Solcu kim, sağcı kim?
Günümüzde bir çok kavram gibi bu kavramların da içi boşaltılmış, yozlaştırılmış, özünden koparılmış durumda. Emperyalist sistemin en büyük başarısıdır belki bu tür kavramların içini boşaltmak. Özgürlük, demokrasi, insan hakları vb bir çok evrensel kavram böylece ne olduğu belirsiz bir hal aldı. Muğlaklaştı, silikleşti. Daha kötüsü tam da karşı olunması gerekenlere hizmet eder hal aldı.
Sağcı-solcu kimdir sorusunun tek bir cevabı var ise o da bugün için emperyalizmin neresindedir sorusunun cevabıyla aynıdır. Kim kendisine ne derse desin ya da biz kimi nasıl görürsek görelim işin sonunda o kişi ve grupların esas olarak emperyalizme karşı duruş ve tavırları onların gerçek kimliğini ortaya koyar. İstediğimiz kadar solculuk yapalım emperyalizme karşı ayağımız titrediği anda bizden ala sağcı olmaz.
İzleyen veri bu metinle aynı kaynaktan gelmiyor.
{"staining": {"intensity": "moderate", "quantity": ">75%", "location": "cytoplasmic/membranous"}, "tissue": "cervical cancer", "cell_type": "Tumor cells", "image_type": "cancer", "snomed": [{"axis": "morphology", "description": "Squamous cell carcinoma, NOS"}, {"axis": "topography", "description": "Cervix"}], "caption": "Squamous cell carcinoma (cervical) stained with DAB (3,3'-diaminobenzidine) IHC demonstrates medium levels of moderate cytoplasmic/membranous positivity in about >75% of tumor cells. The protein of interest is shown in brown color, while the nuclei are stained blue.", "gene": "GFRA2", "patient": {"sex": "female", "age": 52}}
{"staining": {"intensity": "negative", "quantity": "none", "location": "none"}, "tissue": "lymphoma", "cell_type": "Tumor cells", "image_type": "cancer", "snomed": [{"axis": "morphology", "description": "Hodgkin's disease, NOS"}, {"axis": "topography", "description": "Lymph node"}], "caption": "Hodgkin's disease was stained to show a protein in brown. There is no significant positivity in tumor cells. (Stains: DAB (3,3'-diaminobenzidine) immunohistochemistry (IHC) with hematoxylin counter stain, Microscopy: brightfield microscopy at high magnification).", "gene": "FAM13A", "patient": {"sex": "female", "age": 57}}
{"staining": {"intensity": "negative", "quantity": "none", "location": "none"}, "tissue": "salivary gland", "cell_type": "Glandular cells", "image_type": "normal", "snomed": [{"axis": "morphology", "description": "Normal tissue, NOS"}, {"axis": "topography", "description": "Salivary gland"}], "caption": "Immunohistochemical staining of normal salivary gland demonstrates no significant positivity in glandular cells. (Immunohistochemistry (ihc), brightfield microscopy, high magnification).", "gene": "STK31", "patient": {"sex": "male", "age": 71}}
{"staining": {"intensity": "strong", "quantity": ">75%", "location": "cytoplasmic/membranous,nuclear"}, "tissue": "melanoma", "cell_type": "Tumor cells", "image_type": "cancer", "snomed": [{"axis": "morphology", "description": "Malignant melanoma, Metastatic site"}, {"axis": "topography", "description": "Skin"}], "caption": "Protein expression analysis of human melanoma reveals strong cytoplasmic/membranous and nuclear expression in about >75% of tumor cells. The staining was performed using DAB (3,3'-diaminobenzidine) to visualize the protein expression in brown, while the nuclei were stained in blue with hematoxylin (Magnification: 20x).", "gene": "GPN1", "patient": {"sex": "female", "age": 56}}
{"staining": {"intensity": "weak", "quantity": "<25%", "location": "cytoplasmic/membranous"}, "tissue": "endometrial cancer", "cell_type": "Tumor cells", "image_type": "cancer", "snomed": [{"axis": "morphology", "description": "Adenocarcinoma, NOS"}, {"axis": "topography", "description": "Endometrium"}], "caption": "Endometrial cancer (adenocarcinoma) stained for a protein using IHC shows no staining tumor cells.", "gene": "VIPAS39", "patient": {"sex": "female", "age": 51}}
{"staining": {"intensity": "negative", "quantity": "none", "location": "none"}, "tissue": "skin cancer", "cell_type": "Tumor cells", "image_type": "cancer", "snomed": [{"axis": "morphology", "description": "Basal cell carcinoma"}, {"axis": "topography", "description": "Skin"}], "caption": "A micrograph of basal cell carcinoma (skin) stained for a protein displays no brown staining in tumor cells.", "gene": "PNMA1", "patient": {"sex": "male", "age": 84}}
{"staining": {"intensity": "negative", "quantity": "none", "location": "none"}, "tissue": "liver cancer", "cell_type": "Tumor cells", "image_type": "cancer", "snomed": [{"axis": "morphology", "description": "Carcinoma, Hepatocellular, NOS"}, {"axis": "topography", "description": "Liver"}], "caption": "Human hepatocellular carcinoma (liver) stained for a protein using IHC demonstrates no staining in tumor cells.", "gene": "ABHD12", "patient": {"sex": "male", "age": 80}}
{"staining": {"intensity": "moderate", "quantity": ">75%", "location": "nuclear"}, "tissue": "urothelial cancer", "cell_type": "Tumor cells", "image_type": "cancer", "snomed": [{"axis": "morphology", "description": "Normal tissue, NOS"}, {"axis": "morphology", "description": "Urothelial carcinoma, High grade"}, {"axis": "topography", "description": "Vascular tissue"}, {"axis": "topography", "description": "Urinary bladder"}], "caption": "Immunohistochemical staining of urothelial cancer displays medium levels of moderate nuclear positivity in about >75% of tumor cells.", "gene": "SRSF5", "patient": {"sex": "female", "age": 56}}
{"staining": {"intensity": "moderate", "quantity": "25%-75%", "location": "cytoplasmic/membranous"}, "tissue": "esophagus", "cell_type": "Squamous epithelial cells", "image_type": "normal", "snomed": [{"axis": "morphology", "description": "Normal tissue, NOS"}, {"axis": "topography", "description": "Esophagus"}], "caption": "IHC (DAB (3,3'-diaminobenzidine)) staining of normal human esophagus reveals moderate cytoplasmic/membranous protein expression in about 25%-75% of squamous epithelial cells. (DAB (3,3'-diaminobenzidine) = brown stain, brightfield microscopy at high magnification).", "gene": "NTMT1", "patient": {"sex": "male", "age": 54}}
Solculuk ve vatanseverliğin mihenk taşı emperyalizmdir. Emperyalizme karşı duruş senin nesnel kimliğindir.
Dünyanın, insanlığın ve ezilen halkların başının belası olan emperyalist sistem ve onun payandaları, ayakçıları, tetikçileri ortalarda yalın kılıç dolaşıyorken birilerini sağcı solcu diye tarif etmek gerçeklikten kopuşu da beraberinde getirir. Hele hele emekçi sınıfların ve yoksul halk kitlelerinin kanını emen kapitalist sistemin varlığını bugün itibariyle emperyalist sistemden ayrı düşünmek mümkün değildir. Ki bu bugünün değil bu yüzyılın tunç yasasıdır. Emperyalizm gerçeğinden koparak emek mücadelesi de verilmez. Verilmeye kalkışılsa dahi en acı gerçekle yüzleşmek an meselesidir.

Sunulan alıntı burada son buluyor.